▸ TASK DETAILS
The answer must consist solely of the lines from the start of the records through the line containing "it indicates the", restated word for word, with no pictures.

Dataset entries

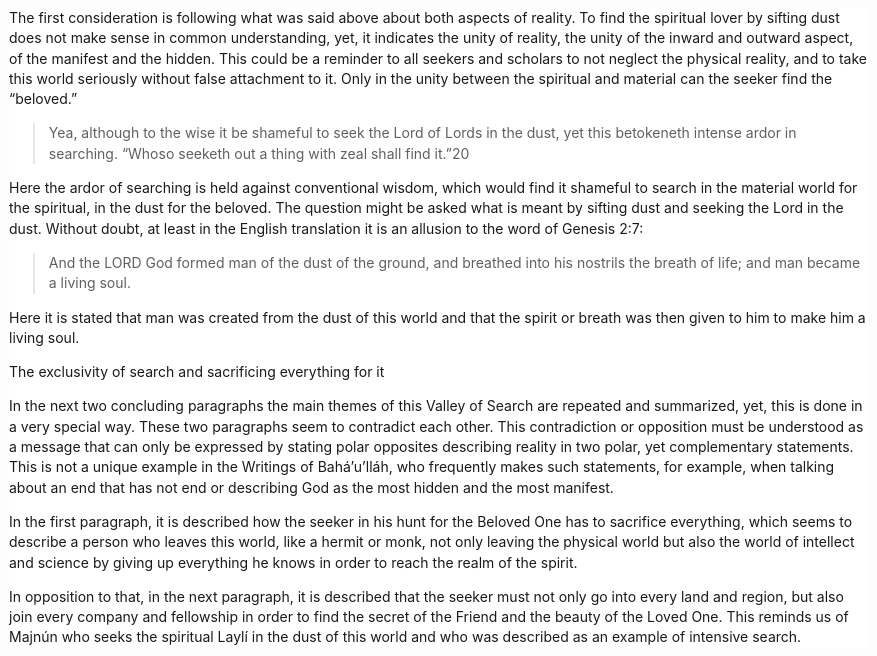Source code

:The first consideration is following what was said above
about both aspects of reality. To find the spiritual lover by
sifting dust does not make sense in common understanding, yet,
it indicates the unity of reality, the unity of the inward and
outward aspect, of the manifest and the hidden. This could be a
reminder to all seekers and scholars to not neglect the physical
reality, and to take this world seriously without false
attachment to it. Only in the unity between the spiritual and
material can the seeker find the “beloved.”

> Yea, although to the wise it be shameful to seek the Lord
> of Lords in the dust, yet this betokeneth intense ardor in
> searching. “Whoso seeketh out a thing with zeal shall
> find it.”20

Here the ardor of searching is held against conventional
wisdom, which would find it shameful to search in the material
world for the spiritual, in the dust for the beloved. The question
might be asked what is meant by sifting dust and seeking the
Lord in the dust. Without doubt, at least in the English
translation it is an allusion to the word of Genesis 2:7:

> And the LORD God formed man of the dust of the
> ground, and breathed into his nostrils the breath of life;
> and man became a living soul.

Here it is stated that man was created from the dust of this
world and that the spirit or breath was then given to him to
make him a living soul.

The exclusivity of search and sacrificing everything for it

In the next two concluding paragraphs the main themes of
this Valley of Search are repeated and summarized, yet, this is
done in a very special way. These two paragraphs seem to
contradict each other. This contradiction or opposition must be
understood as a message that can only be expressed by stating
polar opposites describing reality in two polar, yet
complementary statements. This is not a unique example in the
Writings of Bahá’u’lláh, who frequently makes such statements,
for example, when talking about an end that has not end or
describing God as the most hidden and the most manifest.

In the first paragraph, it is described how the seeker in his
hunt for the Beloved One has to sacrifice everything, which
seems to describe a person who leaves this world, like a hermit
or monk, not only leaving the physical world but also the world
of intellect and science by giving up everything he knows in
order to reach the realm of the spirit.

In opposition to that, in the next paragraph, it is described that
the seeker must not only go into every land and region, but also
join every company and fellowship in order to find the secret of
the Friend and the beauty of the Loved One. This reminds us of
Majnún who seeks the spiritual Laylí in the dust of this world
and who was described as an example of intensive search.
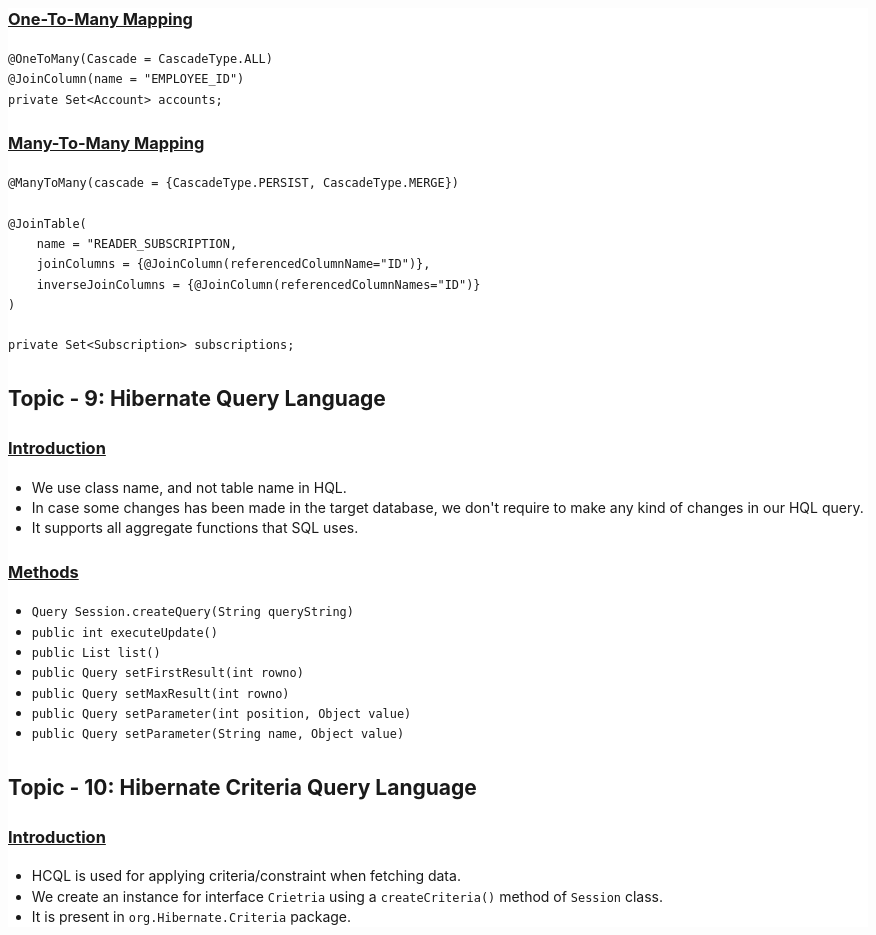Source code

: 
### <u>One-To-Many Mapping</u>

```
@OneToMany(Cascade = CascadeType.ALL)
@JoinColumn(name = "EMPLOYEE_ID")
private Set<Account> accounts;
```


### <u>Many-To-Many Mapping</u>

```
@ManyToMany(cascade = {CascadeType.PERSIST, CascadeType.MERGE})

@JoinTable(
	name = "READER_SUBSCRIPTION,
	joinColumns = {@JoinColumn(referencedColumnName="ID")},
	inverseJoinColumns = {@JoinColumn(referencedColumnNames="ID")}
)

private Set<Subscription> subscriptions;
```



## **Topic - 9: Hibernate Query Language**

### <u>Introduction</u>

- We use class name, and not table name in HQL.
- In case some changes has been made in the target database, we don't require to make any kind of changes in our HQL query.
- It supports all aggregate functions that SQL uses.


### <u>Methods</u>

- `Query Session.createQuery(String queryString)`
- `public int executeUpdate()`
- `public List list()`
- `public Query setFirstResult(int rowno)`
- `public Query setMaxResult(int rowno)`
- `public Query setParameter(int position, Object value)`
- `public Query setParameter(String name, Object value)`



## **Topic - 10: Hibernate Criteria Query Language**

### <u>Introduction</u>

- HCQL is used for applying criteria/constraint when fetching data.
- We create an instance for interface `Crietria` using a `createCriteria()` method of `Session` class.
- It is present in `org.Hibernate.Criteria` package.
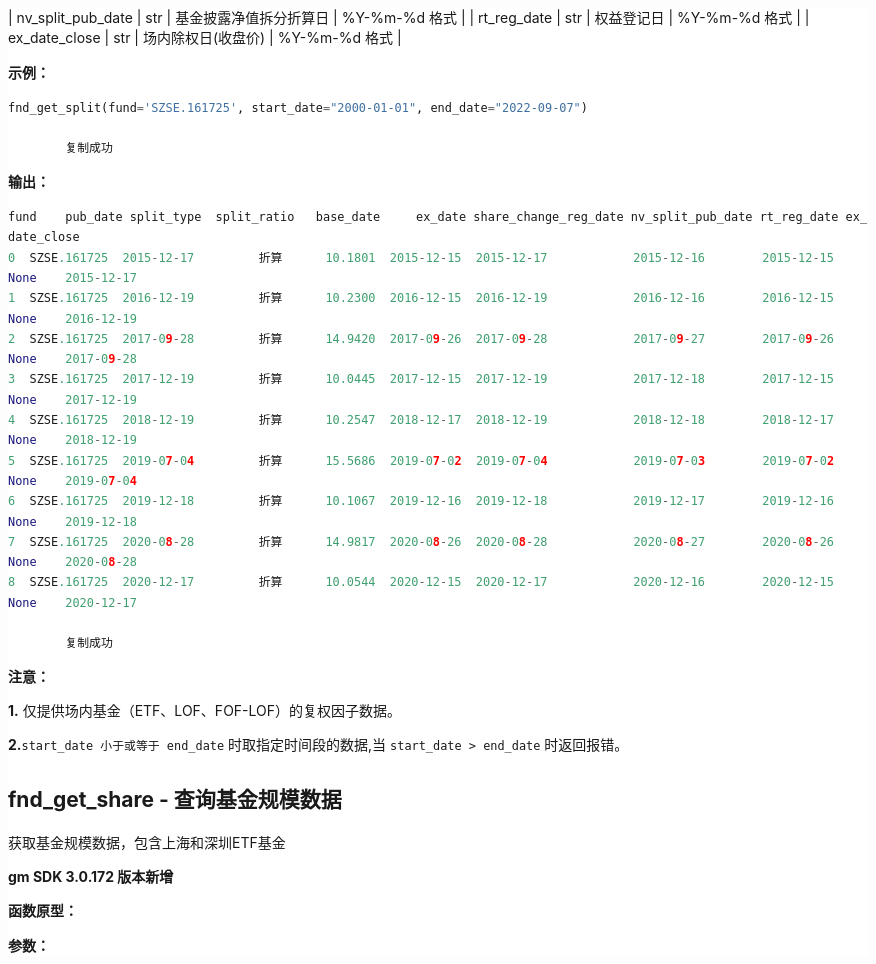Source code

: | nv\_split\_pub\_date | str | 基金披露净值拆分折算日 | %Y-%m-%d 格式 |
| rt\_reg\_date | str | 权益登记日 | %Y-%m-%d 格式 |
| ex\_date\_close | str | 场内除权日(收盘价) | %Y-%m-%d 格式 |

**示例：**

```python
fnd_get_split(fund='SZSE.161725', start_date="2000-01-01", end_date="2022-09-07")
 
        复制成功
```

**输出：**

```python
fund    pub_date split_type  split_ratio   base_date     ex_date share_change_reg_date nv_split_pub_date rt_reg_date ex_date_close
0  SZSE.161725  2015-12-17         折算      10.1801  2015-12-15  2015-12-17            2015-12-16        2015-12-15        None    2015-12-17
1  SZSE.161725  2016-12-19         折算      10.2300  2016-12-15  2016-12-19            2016-12-16        2016-12-15        None    2016-12-19
2  SZSE.161725  2017-09-28         折算      14.9420  2017-09-26  2017-09-28            2017-09-27        2017-09-26        None    2017-09-28
3  SZSE.161725  2017-12-19         折算      10.0445  2017-12-15  2017-12-19            2017-12-18        2017-12-15        None    2017-12-19
4  SZSE.161725  2018-12-19         折算      10.2547  2018-12-17  2018-12-19            2018-12-18        2018-12-17        None    2018-12-19
5  SZSE.161725  2019-07-04         折算      15.5686  2019-07-02  2019-07-04            2019-07-03        2019-07-02        None    2019-07-04
6  SZSE.161725  2019-12-18         折算      10.1067  2019-12-16  2019-12-18            2019-12-17        2019-12-16        None    2019-12-18
7  SZSE.161725  2020-08-28         折算      14.9817  2020-08-26  2020-08-28            2020-08-27        2020-08-26        None    2020-08-28
8  SZSE.161725  2020-12-17         折算      10.0544  2020-12-15  2020-12-17            2020-12-16        2020-12-15        None    2020-12-17
 
        复制成功
```

**注意：**

**1.** 仅提供场内基金（ETF、LOF、FOF-LOF）的复权因子数据。

**2.**`start_date 小于或等于 end_date` 时取指定时间段的数据,当 `start_date > end_date` 时返回报错。

## fnd\_get\_share - 查询基金规模数据

获取基金规模数据，包含上海和深圳ETF基金

**gm SDK 3.0.172 版本新增**

**函数原型：**

**参数：**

▸ COMPLETED TASK
Source code

:The first consideration is following what was said above
about both aspects of reality. To find the spiritual lover by
sifting dust does not make sense in common understanding, yet,
it indicates the unity of reality, the unity of the inward and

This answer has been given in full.